Because if the euro collapses, then your euro savings go with it, and you'll experience the same poverty that Germans in Weimar did if you don't have some gold or silver - real money when the paper goes poof.

After all, the government only has 1/25th of an ounce with your name on it.


David said...

I visited the Bank of England museum a few years ago where they have a gold ingot you can pick up (quite a thrill!). It was, then, the only gold that the Bank of England owned.

Not that I know much about these things but I believe the link between currencies and gold was broken a long time ago. Central banks have been running down their holdings since then, no? It just takes time if you don't want to depress the market.

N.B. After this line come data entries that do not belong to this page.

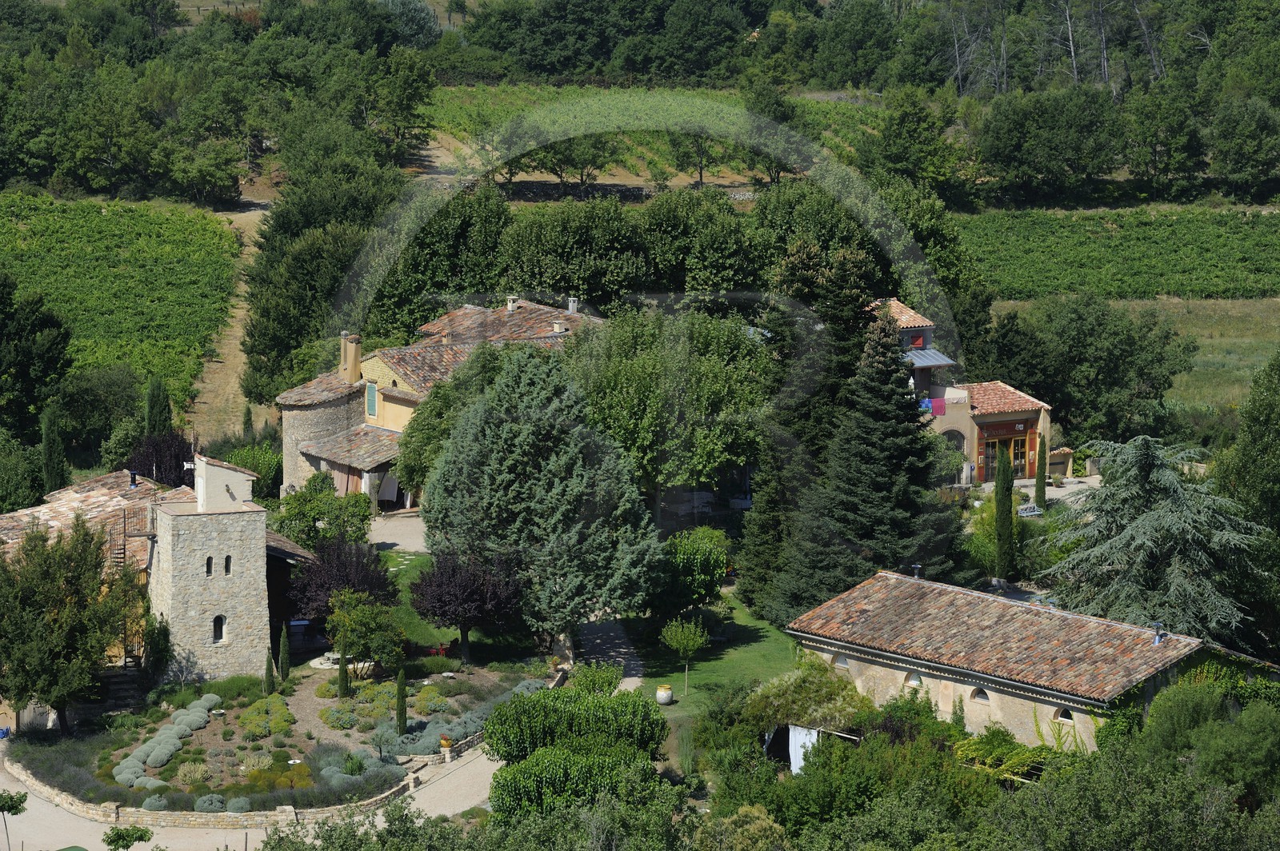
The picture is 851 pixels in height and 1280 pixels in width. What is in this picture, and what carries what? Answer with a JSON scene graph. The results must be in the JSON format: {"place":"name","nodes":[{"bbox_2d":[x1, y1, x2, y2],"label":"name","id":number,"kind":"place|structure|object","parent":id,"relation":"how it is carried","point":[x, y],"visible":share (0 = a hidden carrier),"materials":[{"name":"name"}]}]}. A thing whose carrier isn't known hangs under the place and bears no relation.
{"place":"outdoors","nodes":[
{"label":"outdoors","id":0,"kind":"place"},
{"bbox_2d":[0,195,240,422],"label":"vineyard field","id":1,"kind":"structure","parent":0,"point":[56,207],"materials":[{"name":"green plant"}]},
{"bbox_2d":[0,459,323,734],"label":"stone building","id":2,"kind":"structure","parent":0,"point":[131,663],"materials":[{"name":"beige stone"}]},
{"bbox_2d":[105,501,156,568],"label":"staircase","id":3,"kind":"structure","parent":2,"relation":"attached to","point":[123,550],"materials":[{"name":"brown metal"}]},
{"bbox_2d":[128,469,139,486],"label":"chimney","id":4,"kind":"object","parent":2,"relation":"on","point":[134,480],"visible":0.92,"materials":[{"name":"black metal"}]},
{"bbox_2d":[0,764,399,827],"label":"stone wall","id":5,"kind":"structure","parent":0,"point":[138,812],"materials":[{"name":"stone"}]},
{"bbox_2d":[148,456,270,686],"label":"stone tower","id":6,"kind":"structure","parent":0,"point":[264,530],"materials":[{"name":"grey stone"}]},
{"bbox_2d":[204,556,213,576],"label":"window","id":7,"kind":"structure","parent":6,"relation":"in","point":[209,566],"materials":[{"name":"black"}]},
{"bbox_2d":[211,614,226,642],"label":"window","id":8,"kind":"structure","parent":6,"relation":"in","point":[218,631],"materials":[{"name":"black glass"}]},
{"bbox_2d":[224,555,232,574],"label":"window","id":9,"kind":"structure","parent":6,"relation":"in","point":[229,566],"materials":[{"name":"black"}]},
{"bbox_2d":[186,197,271,444],"label":"dirt path","id":10,"kind":"structure","parent":0,"point":[231,395],"materials":[{"name":"brown soil"}]},
{"bbox_2d":[0,740,499,850],"label":"gravel road","id":11,"kind":"structure","parent":0,"point":[452,810],"materials":[{"name":"grey gravel"}]},
{"bbox_2d":[0,790,28,850],"label":"sapling","id":12,"kind":"object","parent":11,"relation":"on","point":[11,800],"visible":1,"materials":[{"name":"green plant"}]},
{"bbox_2d":[367,511,427,554],"label":"gravel courtyard","id":13,"kind":"structure","parent":0,"point":[399,546],"materials":[{"name":"grey gravel"}]},
{"bbox_2d":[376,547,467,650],"label":"lawn","id":14,"kind":"structure","parent":0,"point":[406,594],"materials":[{"name":"green plant"}]},
{"bbox_2d":[276,293,603,507],"label":"farmhouse","id":15,"kind":"structure","parent":0,"point":[302,475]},
{"bbox_2d":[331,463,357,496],"label":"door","id":16,"kind":"structure","parent":15,"relation":"in","point":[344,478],"materials":[{"name":"fabric"}]},
{"bbox_2d":[340,332,361,382],"label":"chimney","id":17,"kind":"object","parent":15,"relation":"on","point":[351,368],"visible":0.9,"materials":[{"name":"beige stone"}]},
{"bbox_2d":[365,380,377,417],"label":"window","id":18,"kind":"structure","parent":15,"relation":"in","point":[371,408],"materials":[{"name":"teal wood"}]},
{"bbox_2d":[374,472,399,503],"label":"cloth","id":19,"kind":"object","parent":15,"relation":"hanging from","point":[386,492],"visible":0.77,"materials":[{"name":"fabric"}]},
{"bbox_2d":[505,295,519,311],"label":"chimney","id":20,"kind":"object","parent":15,"relation":"on","point":[510,309],"visible":0.8,"materials":[{"name":"white stone"}]},
{"bbox_2d":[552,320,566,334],"label":"chimney","id":21,"kind":"object","parent":15,"relation":"on","point":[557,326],"visible":0.84,"materials":[{"name":"beige paint"}]},
{"bbox_2d":[567,296,579,313],"label":"chimney","id":22,"kind":"object","parent":15,"relation":"on","point":[572,309],"visible":0.83,"materials":[{"name":"stone"}]},
{"bbox_2d":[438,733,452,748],"label":"flower pot","id":23,"kind":"object","parent":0,"point":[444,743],"visible":0.91,"materials":[{"name":"orange ceramic"}]},
{"bbox_2d":[569,615,648,691],"label":"garden path","id":24,"kind":"structure","parent":0,"point":[610,629],"materials":[{"name":"grey gravel"}]},
{"bbox_2d":[500,177,761,202],"label":"stone wall","id":25,"kind":"structure","parent":0,"point":[532,185],"materials":[{"name":"stone"}]},
{"bbox_2d":[420,84,883,188],"label":"vineyard field","id":26,"kind":"structure","parent":0,"point":[718,170],"materials":[{"name":"green plant"}]},
{"bbox_2d":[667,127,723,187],"label":"tree","id":27,"kind":"object","parent":26,"relation":"on","point":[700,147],"visible":0.72,"materials":[{"name":"plant"}]},
{"bbox_2d":[625,598,797,715],"label":"lawn","id":28,"kind":"structure","parent":0,"point":[758,646],"materials":[{"name":"green plant"}]},
{"bbox_2d":[654,683,674,704],"label":"urn","id":29,"kind":"object","parent":28,"relation":"on","point":[667,698],"visible":0.96,"materials":[{"name":"ceramic"}]},
{"bbox_2d":[658,616,709,698],"label":"small tree","id":30,"kind":"object","parent":28,"relation":"on","point":[674,643],"visible":0.99,"materials":[{"name":"green plant"}]},
{"bbox_2d":[654,524,730,612],"label":"shrub","id":31,"kind":"object","parent":28,"relation":"on","point":[705,569],"visible":0.89,"materials":[{"name":"green plant"}]},
{"bbox_2d":[876,296,1052,486],"label":"house","id":32,"kind":"structure","parent":0,"point":[1006,415],"materials":[{"name":"beige paint"}]},
{"bbox_2d":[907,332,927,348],"label":"window","id":33,"kind":"structure","parent":32,"relation":"attached to","point":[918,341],"materials":[{"name":"red wood"}]},
{"bbox_2d":[904,347,955,367],"label":"awning","id":34,"kind":"object","parent":32,"relation":"attached to","point":[930,354],"visible":0.47,"materials":[{"name":"metal"}]},
{"bbox_2d":[920,396,946,415],"label":"laundry","id":35,"kind":"object","parent":32,"relation":"hanging from","point":[940,406],"visible":0.7,"materials":[{"name":"pink fabric"}]},
{"bbox_2d":[940,429,966,454],"label":"arched window","id":36,"kind":"structure","parent":32,"relation":"in","point":[948,438],"materials":[{"name":"grey glass"}]},
{"bbox_2d":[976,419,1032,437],"label":"sign","id":37,"kind":"object","parent":32,"relation":"attached to","point":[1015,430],"visible":0.86,"materials":[{"name":"red"}]},
{"bbox_2d":[978,427,1031,482],"label":"glass door","id":38,"kind":"structure","parent":32,"relation":"in","point":[1015,455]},
{"bbox_2d":[778,569,1230,751],"label":"building","id":39,"kind":"structure","parent":0,"point":[830,641],"materials":[{"name":"brown tile"}]},
{"bbox_2d":[787,724,817,772],"label":"white cloth","id":40,"kind":"object","parent":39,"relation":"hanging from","point":[790,748],"visible":0.54,"materials":[{"name":"white fabric"}]},
{"bbox_2d":[830,652,850,667],"label":"window","id":41,"kind":"structure","parent":39,"relation":"in","point":[842,663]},
{"bbox_2d":[903,671,923,686],"label":"arched window","id":42,"kind":"structure","parent":39,"relation":"in","point":[915,681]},
{"bbox_2d":[910,564,923,579],"label":"chimney","id":43,"kind":"object","parent":39,"relation":"on","point":[918,566],"visible":0.83,"materials":[{"name":"metal"}]},
{"bbox_2d":[968,685,990,702],"label":"arched window","id":44,"kind":"structure","parent":39,"relation":"in","point":[980,696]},
{"bbox_2d":[1052,706,1075,723],"label":"arched window","id":45,"kind":"structure","parent":39,"relation":"in","point":[1061,715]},
{"bbox_2d":[1152,621,1164,643],"label":"chimney pipe","id":46,"kind":"object","parent":39,"relation":"on","point":[1158,624],"visible":0.89,"materials":[{"name":"grey metal"}]},
{"bbox_2d":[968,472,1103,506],"label":"patio","id":47,"kind":"structure","parent":0,"point":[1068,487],"materials":[{"name":"grey stone"}]},
{"bbox_2d":[960,206,1279,301],"label":"vineyard field","id":48,"kind":"structure","parent":0,"point":[1163,289],"materials":[{"name":"green plant"}]},
{"bbox_2d":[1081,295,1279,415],"label":"meadow","id":49,"kind":"structure","parent":0,"point":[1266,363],"materials":[{"name":"green plant"}]},
{"label":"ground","id":50,"kind":"structure","parent":0},
{"bbox_2d":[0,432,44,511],"label":"tree","id":51,"kind":"object","parent":50,"relation":"on","point":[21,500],"visible":0.92,"materials":[{"name":"green plant"}]},
{"bbox_2d":[0,271,72,442],"label":"tree","id":52,"kind":"object","parent":50,"relation":"on","point":[31,386],"visible":0.99,"materials":[{"name":"green plant"}]},
{"bbox_2d":[40,401,68,493],"label":"cypress tree","id":53,"kind":"object","parent":50,"relation":"on","point":[49,470],"visible":0.78,"materials":[{"name":"green plant"}]},
{"bbox_2d":[60,362,145,461],"label":"tree","id":54,"kind":"object","parent":50,"relation":"on","point":[109,400],"visible":0.9,"materials":[{"name":"green plant"}]},
{"bbox_2d":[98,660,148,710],"label":"stone steps","id":55,"kind":"structure","parent":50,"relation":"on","point":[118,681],"materials":[{"name":"stone"}]},
{"bbox_2d":[102,824,154,850],"label":"small tree","id":56,"kind":"object","parent":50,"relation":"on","point":[141,837],"visible":1,"materials":[{"name":"green plant"}]},
{"bbox_2d":[143,375,170,437],"label":"cypress tree","id":57,"kind":"object","parent":50,"relation":"on","point":[156,398],"visible":0.57,"materials":[{"name":"green plant"}]},
{"bbox_2d":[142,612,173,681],"label":"climbing plant","id":58,"kind":"object","parent":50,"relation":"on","point":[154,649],"visible":0.8,"materials":[{"name":"green plant"}]},
{"bbox_2d":[126,429,197,488],"label":"purple tree","id":59,"kind":"object","parent":50,"relation":"on","point":[156,465],"visible":0.53,"materials":[{"name":"plant"}]},
{"bbox_2d":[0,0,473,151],"label":"forest","id":60,"kind":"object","parent":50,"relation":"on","point":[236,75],"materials":[{"name":"green plant"}]},
{"bbox_2d":[223,444,283,501],"label":"shrub","id":61,"kind":"object","parent":50,"relation":"on","point":[256,470],"visible":0.55,"materials":[{"name":"green plant"}]},
{"bbox_2d":[4,660,554,814],"label":"garden bed","id":62,"kind":"object","parent":50,"relation":"on","point":[211,743],"visible":0.53,"materials":[{"name":"green plant"}]},
{"bbox_2d":[0,517,135,733],"label":"tree","id":63,"kind":"object","parent":62,"relation":"on","point":[63,696],"visible":0.99,"materials":[{"name":"plant"}]},
{"bbox_2d":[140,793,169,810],"label":"shrub","id":64,"kind":"object","parent":62,"relation":"on","point":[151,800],"visible":0.72,"materials":[{"name":"plant"}]},
{"bbox_2d":[144,740,180,768],"label":"shrub","id":65,"kind":"object","parent":62,"relation":"on","point":[169,753],"visible":0.9,"materials":[{"name":"plant"}]},
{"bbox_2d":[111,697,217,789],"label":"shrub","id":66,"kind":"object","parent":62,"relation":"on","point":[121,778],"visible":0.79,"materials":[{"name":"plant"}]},
{"bbox_2d":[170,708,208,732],"label":"shrub","id":67,"kind":"object","parent":62,"relation":"on","point":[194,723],"visible":0.76,"materials":[{"name":"plant"}]},
{"bbox_2d":[176,760,213,786],"label":"shrub","id":68,"kind":"object","parent":62,"relation":"on","point":[196,775],"visible":0.94,"materials":[{"name":"plant"}]},
{"bbox_2d":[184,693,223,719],"label":"shrub","id":69,"kind":"object","parent":62,"relation":"on","point":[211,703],"visible":0.67,"materials":[{"name":"plant"}]},
{"bbox_2d":[192,793,227,812],"label":"shrub","id":70,"kind":"object","parent":62,"relation":"on","point":[202,805],"visible":0.85,"materials":[{"name":"plant"}]},
{"bbox_2d":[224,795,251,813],"label":"shrub","id":71,"kind":"object","parent":62,"relation":"on","point":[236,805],"visible":0.76,"materials":[{"name":"plant"}]},
{"bbox_2d":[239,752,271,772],"label":"shrub","id":72,"kind":"object","parent":62,"relation":"on","point":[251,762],"visible":0.89,"materials":[{"name":"plant"}]},
{"bbox_2d":[239,693,295,738],"label":"shrub","id":73,"kind":"object","parent":62,"relation":"on","point":[282,710],"visible":0.94,"materials":[{"name":"green plant"}]},
{"bbox_2d":[262,648,274,694],"label":"cypress","id":74,"kind":"object","parent":62,"relation":"on","point":[269,668],"visible":0.95,"materials":[{"name":"green plant"}]},
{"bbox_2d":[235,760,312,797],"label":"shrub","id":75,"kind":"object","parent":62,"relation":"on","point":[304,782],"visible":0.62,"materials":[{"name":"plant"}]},
{"bbox_2d":[278,624,290,680],"label":"cypress tree","id":76,"kind":"object","parent":62,"relation":"on","point":[284,651],"visible":0.98,"materials":[{"name":"green plant"}]},
{"bbox_2d":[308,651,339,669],"label":"stone table","id":77,"kind":"object","parent":62,"relation":"on","point":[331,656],"visible":0.58,"materials":[{"name":"white stone"}]},
{"bbox_2d":[336,648,349,698],"label":"cypress tree","id":78,"kind":"object","parent":62,"relation":"on","point":[342,668],"visible":0.89,"materials":[{"name":"green plant"}]},
{"bbox_2d":[286,536,400,618],"label":"purple tree","id":79,"kind":"object","parent":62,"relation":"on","point":[359,562],"visible":0.71,"materials":[{"name":"plant"}]},
{"bbox_2d":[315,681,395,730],"label":"shrub","id":80,"kind":"object","parent":62,"relation":"on","point":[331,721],"visible":0.76,"materials":[{"name":"green plant"}]},
{"bbox_2d":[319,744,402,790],"label":"shrub","id":81,"kind":"object","parent":62,"relation":"on","point":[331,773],"visible":0.6,"materials":[{"name":"plant"}]},
{"bbox_2d":[324,588,407,679],"label":"small tree","id":82,"kind":"object","parent":62,"relation":"on","point":[359,624],"visible":0.96,"materials":[{"name":"green plant"}]},
{"bbox_2d":[395,668,407,734],"label":"cypress tree","id":83,"kind":"object","parent":62,"relation":"on","point":[402,690],"visible":0.96,"materials":[{"name":"green plant"}]},
{"bbox_2d":[413,685,450,714],"label":"shrub","id":84,"kind":"object","parent":62,"relation":"on","point":[419,703],"visible":0.9,"materials":[{"name":"green plant"}]},
{"bbox_2d":[409,547,523,664],"label":"purple tree","id":85,"kind":"object","parent":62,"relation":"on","point":[452,586],"visible":0.94,"materials":[{"name":"plant"}]},
{"bbox_2d":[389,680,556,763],"label":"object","id":86,"kind":"object","parent":62,"relation":"on","point":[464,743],"visible":0.54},
{"bbox_2d":[272,473,373,548],"label":"shrub","id":87,"kind":"object","parent":50,"relation":"on","point":[359,530],"visible":0.81,"materials":[{"name":"green plant"}]},
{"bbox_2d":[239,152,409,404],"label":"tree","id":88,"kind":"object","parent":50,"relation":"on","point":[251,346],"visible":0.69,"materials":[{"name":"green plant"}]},
{"bbox_2d":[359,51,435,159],"label":"tree","id":89,"kind":"object","parent":50,"relation":"on","point":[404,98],"visible":0.9,"materials":[{"name":"green plant"}]},
{"bbox_2d":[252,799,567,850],"label":"tree","id":90,"kind":"object","parent":50,"relation":"on","point":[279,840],"visible":0.93,"materials":[{"name":"green plant"}]},
{"bbox_2d":[364,182,511,338],"label":"tree","id":91,"kind":"object","parent":50,"relation":"on","point":[392,323],"visible":0.65,"materials":[{"name":"green plant"}]},
{"bbox_2d":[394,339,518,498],"label":"tree","id":92,"kind":"object","parent":50,"relation":"on","point":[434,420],"visible":0.46,"materials":[{"name":"green plant"}]},
{"bbox_2d":[420,345,662,646],"label":"conifer tree","id":93,"kind":"object","parent":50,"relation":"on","point":[472,445],"visible":0.99,"materials":[{"name":"plant"}]},
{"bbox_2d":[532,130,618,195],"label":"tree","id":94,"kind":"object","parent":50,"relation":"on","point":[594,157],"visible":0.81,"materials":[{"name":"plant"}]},
{"bbox_2d":[484,684,667,764],"label":"shrub","id":95,"kind":"object","parent":50,"relation":"on","point":[537,701],"visible":0.93,"materials":[{"name":"green plant"}]},
{"bbox_2d":[502,198,651,307],"label":"tree","id":96,"kind":"object","parent":50,"relation":"on","point":[530,239],"visible":0.86,"materials":[{"name":"green plant"}]},
{"bbox_2d":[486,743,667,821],"label":"shrub","id":97,"kind":"object","parent":50,"relation":"on","point":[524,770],"visible":0.76,"materials":[{"name":"green plant"}]},
{"bbox_2d":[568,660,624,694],"label":"shrub","id":98,"kind":"object","parent":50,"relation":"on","point":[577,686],"visible":0.69,"materials":[{"name":"green plant"}]},
{"bbox_2d":[567,304,768,512],"label":"tree","id":99,"kind":"object","parent":50,"relation":"on","point":[617,395],"visible":0.88,"materials":[{"name":"green plant"}]},
{"bbox_2d":[636,186,758,297],"label":"tree","id":100,"kind":"object","parent":50,"relation":"on","point":[652,219],"visible":0.83,"materials":[{"name":"green plant"}]},
{"bbox_2d":[744,659,868,736],"label":"shrub","id":101,"kind":"object","parent":50,"relation":"on","point":[820,690],"visible":0.7,"materials":[{"name":"green plant"}]},
{"bbox_2d":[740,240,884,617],"label":"conifer tree","id":102,"kind":"object","parent":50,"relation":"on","point":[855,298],"visible":0.61,"materials":[{"name":"plant"}]},
{"bbox_2d":[770,301,962,622],"label":"conifer tree","id":103,"kind":"object","parent":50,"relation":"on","point":[873,447],"visible":0.92,"materials":[{"name":"plant"}]},
{"bbox_2d":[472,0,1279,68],"label":"forest","id":104,"kind":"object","parent":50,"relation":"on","point":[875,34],"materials":[{"name":"green plant"}]},
{"bbox_2d":[862,88,961,202],"label":"tree","id":105,"kind":"object","parent":50,"relation":"on","point":[898,160],"visible":0.94,"materials":[{"name":"green plant"}]},
{"bbox_2d":[992,443,1015,580],"label":"cypress tree","id":106,"kind":"object","parent":50,"relation":"on","point":[998,507],"visible":0.96,"materials":[{"name":"green plant"}]},
{"bbox_2d":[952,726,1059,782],"label":"climbing plant","id":107,"kind":"object","parent":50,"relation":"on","point":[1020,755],"visible":0.54,"materials":[{"name":"green plant"}]},
{"bbox_2d":[1016,502,1043,516],"label":"bench","id":108,"kind":"object","parent":50,"relation":"on","point":[1035,512],"visible":0.76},
{"bbox_2d":[1032,430,1047,507],"label":"cypress tree","id":109,"kind":"object","parent":50,"relation":"on","point":[1040,487],"visible":0.95,"materials":[{"name":"plant"}]},
{"bbox_2d":[972,86,1120,207],"label":"tree","id":110,"kind":"object","parent":50,"relation":"on","point":[1006,157],"visible":0.99,"materials":[{"name":"green plant"}]},
{"bbox_2d":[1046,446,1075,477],"label":"wall","id":111,"kind":"structure","parent":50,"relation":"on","point":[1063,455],"materials":[{"name":"stone"}]},
{"bbox_2d":[1008,292,1198,442],"label":"tree","id":112,"kind":"object","parent":50,"relation":"on","point":[1161,358],"visible":0.94,"materials":[{"name":"green plant"}]},
{"bbox_2d":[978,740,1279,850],"label":"tree","id":113,"kind":"object","parent":50,"relation":"on","point":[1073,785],"visible":0.97,"materials":[{"name":"green plant"}]},
{"bbox_2d":[1041,435,1268,647],"label":"conifer","id":114,"kind":"object","parent":50,"relation":"on","point":[1146,517],"visible":0.84,"materials":[{"name":"plant"}]},
{"bbox_2d":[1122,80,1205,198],"label":"tree","id":115,"kind":"object","parent":50,"relation":"on","point":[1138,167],"visible":0.97,"materials":[{"name":"green plant"}]},
{"bbox_2d":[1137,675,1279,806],"label":"tree","id":116,"kind":"object","parent":50,"relation":"on","point":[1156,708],"visible":0.88,"materials":[{"name":"green plant"}]},
{"bbox_2d":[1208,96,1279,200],"label":"tree","id":117,"kind":"object","parent":50,"relation":"on","point":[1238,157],"visible":0.99,"materials":[{"name":"green plant"}]},
{"bbox_2d":[1219,351,1279,627],"label":"tree","id":118,"kind":"object","parent":50,"relation":"on","point":[1266,420],"visible":0.94,"materials":[{"name":"green plant"}]}
]}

I'm glad you called out those gold funds. I can't believe we are on to the next pyramid scheme after property so quickly. To be honest, I am idly wondering if gold itself is a bubble at the moment (it's entirely academic when you don't have a bean :-).

JC Skinner said...

My opinion is that we are ultimately entering a gold bubble, but we're a long way from bubble territory currently. It will inevitable end up in bubble territory, but in the interim precious metals is set to climb much higher than it is currently, silver being the main beneficiary.

JC Skinner said...

Oh, on the central bank thing - yes, they were running down their holdings into the Nineties and beyond, as there was a perception rampant that gold was some sort of primordial, primitive investment that no longer served any purpose.
It also suited many central banks to flood gold onto the market as that suppressed metal prices and propped up the value of fiat currencies.
Today, of course, things are a little different. Central banks are once again buying up gold. Ireland has trebled its meagre holdings in just a few years, and countries like India and the oil producing nations just can't get enough of the yellow metal.